===== Reading passage

Toronto-based socially responsible investing (SRI)
research firm Jantzi Research recently
released a report entitled Oil and Gas in a Bull Market: The Shifting Sands of
Responsibility that rates and ranks 23 oil and gas companies on their social and environmental
performance. UK-based BP (ticker: BP) topped the list with a score of
6.8 (out of 10), with second through fourth places going to Canada-based Suncor Energy (SU--6.5), Nexen (NXY--6.3), and
Petro-Canada (PCZ--6.1) respectively, and
UK-based Shell (RD--6.0) rounding out the top five.
"It is interesting to note that the top performers are dominated by European and Canadian
companies, while all eight of the U.S. companies evaluated for this report received below-average
scores," states the report.
Chevron (CVX) ranks the highest of the
US-based companies at the 12th position with a score of 4.3, followed by Burlington Resources (BR--4.2) in 13th,
Marathon Oil (MRO--3.9) in 15th, and ExxonMobil
(XOM--3.7) in
18th.

==========
===== Given entries

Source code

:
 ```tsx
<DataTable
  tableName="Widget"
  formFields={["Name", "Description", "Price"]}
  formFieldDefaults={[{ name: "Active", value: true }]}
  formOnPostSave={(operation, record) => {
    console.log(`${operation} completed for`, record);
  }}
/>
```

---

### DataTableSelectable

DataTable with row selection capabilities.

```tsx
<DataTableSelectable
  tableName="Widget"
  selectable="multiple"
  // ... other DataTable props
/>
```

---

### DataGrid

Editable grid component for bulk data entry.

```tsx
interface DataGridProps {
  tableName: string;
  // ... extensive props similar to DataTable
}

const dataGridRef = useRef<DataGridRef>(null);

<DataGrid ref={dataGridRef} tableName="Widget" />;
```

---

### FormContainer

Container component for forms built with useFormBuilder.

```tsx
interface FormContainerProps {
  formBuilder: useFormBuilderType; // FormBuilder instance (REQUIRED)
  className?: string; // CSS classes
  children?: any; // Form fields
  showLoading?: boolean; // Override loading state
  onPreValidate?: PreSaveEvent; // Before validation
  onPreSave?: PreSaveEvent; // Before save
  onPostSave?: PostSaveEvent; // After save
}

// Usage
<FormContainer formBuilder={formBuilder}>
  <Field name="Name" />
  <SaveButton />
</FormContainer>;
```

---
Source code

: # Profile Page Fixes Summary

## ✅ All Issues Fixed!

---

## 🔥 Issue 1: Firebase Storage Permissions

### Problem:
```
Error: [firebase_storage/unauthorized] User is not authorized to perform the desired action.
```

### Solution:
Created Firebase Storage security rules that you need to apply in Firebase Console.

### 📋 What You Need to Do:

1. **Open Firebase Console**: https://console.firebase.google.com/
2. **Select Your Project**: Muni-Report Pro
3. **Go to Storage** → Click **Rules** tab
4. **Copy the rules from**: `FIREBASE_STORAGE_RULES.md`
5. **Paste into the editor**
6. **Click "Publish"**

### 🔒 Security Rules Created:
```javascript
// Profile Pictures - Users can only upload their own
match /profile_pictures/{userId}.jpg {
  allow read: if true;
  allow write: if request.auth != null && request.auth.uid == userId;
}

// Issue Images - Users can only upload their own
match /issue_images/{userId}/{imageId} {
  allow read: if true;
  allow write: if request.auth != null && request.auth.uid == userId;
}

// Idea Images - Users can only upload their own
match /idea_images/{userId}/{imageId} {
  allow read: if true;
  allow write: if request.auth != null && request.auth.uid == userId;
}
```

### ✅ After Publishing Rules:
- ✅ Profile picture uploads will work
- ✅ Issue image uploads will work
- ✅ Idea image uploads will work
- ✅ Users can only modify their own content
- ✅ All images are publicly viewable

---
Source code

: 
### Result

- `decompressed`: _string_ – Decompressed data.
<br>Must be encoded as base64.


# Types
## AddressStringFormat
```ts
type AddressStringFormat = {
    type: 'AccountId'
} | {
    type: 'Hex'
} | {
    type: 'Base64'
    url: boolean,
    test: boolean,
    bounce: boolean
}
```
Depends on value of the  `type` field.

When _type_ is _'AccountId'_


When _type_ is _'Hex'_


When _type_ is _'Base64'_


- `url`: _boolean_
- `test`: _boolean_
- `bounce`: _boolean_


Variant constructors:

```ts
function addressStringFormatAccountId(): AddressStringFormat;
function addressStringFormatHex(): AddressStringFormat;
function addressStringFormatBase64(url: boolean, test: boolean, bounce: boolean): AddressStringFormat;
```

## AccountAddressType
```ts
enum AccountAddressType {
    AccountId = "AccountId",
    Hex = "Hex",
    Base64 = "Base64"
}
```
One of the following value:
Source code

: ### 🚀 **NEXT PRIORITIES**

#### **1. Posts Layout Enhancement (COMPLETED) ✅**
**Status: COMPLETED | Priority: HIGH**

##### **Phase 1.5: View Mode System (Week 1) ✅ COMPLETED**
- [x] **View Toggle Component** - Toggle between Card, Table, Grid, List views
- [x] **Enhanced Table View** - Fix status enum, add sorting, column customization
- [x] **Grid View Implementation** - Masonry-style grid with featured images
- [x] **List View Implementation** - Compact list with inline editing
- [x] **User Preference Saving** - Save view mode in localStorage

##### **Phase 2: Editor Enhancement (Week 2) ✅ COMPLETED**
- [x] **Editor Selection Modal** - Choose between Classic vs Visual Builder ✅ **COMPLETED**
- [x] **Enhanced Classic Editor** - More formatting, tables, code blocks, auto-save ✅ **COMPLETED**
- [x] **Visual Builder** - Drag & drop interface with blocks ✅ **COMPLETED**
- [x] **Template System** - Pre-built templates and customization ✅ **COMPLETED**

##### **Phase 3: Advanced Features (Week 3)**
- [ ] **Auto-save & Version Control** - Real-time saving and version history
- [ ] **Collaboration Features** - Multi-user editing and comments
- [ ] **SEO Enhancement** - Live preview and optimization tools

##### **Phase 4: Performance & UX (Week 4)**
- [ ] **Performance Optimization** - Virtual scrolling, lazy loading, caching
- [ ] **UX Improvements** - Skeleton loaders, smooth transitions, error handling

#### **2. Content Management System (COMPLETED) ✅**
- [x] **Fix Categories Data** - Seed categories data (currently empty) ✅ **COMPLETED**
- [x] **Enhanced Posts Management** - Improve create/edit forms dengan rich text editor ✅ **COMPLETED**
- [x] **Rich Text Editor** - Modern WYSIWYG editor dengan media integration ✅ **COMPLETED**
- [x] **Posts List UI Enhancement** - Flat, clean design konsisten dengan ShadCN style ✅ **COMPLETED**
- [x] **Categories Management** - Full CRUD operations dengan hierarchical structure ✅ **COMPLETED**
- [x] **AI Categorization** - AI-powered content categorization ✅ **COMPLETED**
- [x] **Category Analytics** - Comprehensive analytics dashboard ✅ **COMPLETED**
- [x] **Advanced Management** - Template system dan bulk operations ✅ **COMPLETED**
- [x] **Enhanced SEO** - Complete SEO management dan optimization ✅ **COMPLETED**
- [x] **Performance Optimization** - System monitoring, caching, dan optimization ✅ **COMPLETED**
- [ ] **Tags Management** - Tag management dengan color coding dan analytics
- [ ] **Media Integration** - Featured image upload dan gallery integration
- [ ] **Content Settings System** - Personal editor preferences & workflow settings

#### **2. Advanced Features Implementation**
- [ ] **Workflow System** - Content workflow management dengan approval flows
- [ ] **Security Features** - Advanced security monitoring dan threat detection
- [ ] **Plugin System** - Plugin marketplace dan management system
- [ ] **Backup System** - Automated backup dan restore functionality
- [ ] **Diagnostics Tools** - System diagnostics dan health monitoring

==========

Reproduce the passage on oil and gas company rankings verbatim between "research firm Jantzi" and "the top five.", inclusive.

- _Exercise answer_:
research firm Jantzi Research recently
released a report entitled Oil and Gas in a Bull Market: The Shifting Sands of
Responsibility that rates and ranks 23 oil and gas companies on their social and environmental
performance. UK-based BP (ticker: BP) topped the list with a score of
6.8 (out of 10), with second through fourth places going to Canada-based Suncor Energy (SU--6.5), Nexen (NXY--6.3), and
Petro-Canada (PCZ--6.1) respectively, and
UK-based Shell (RD--6.0) rounding out the top five.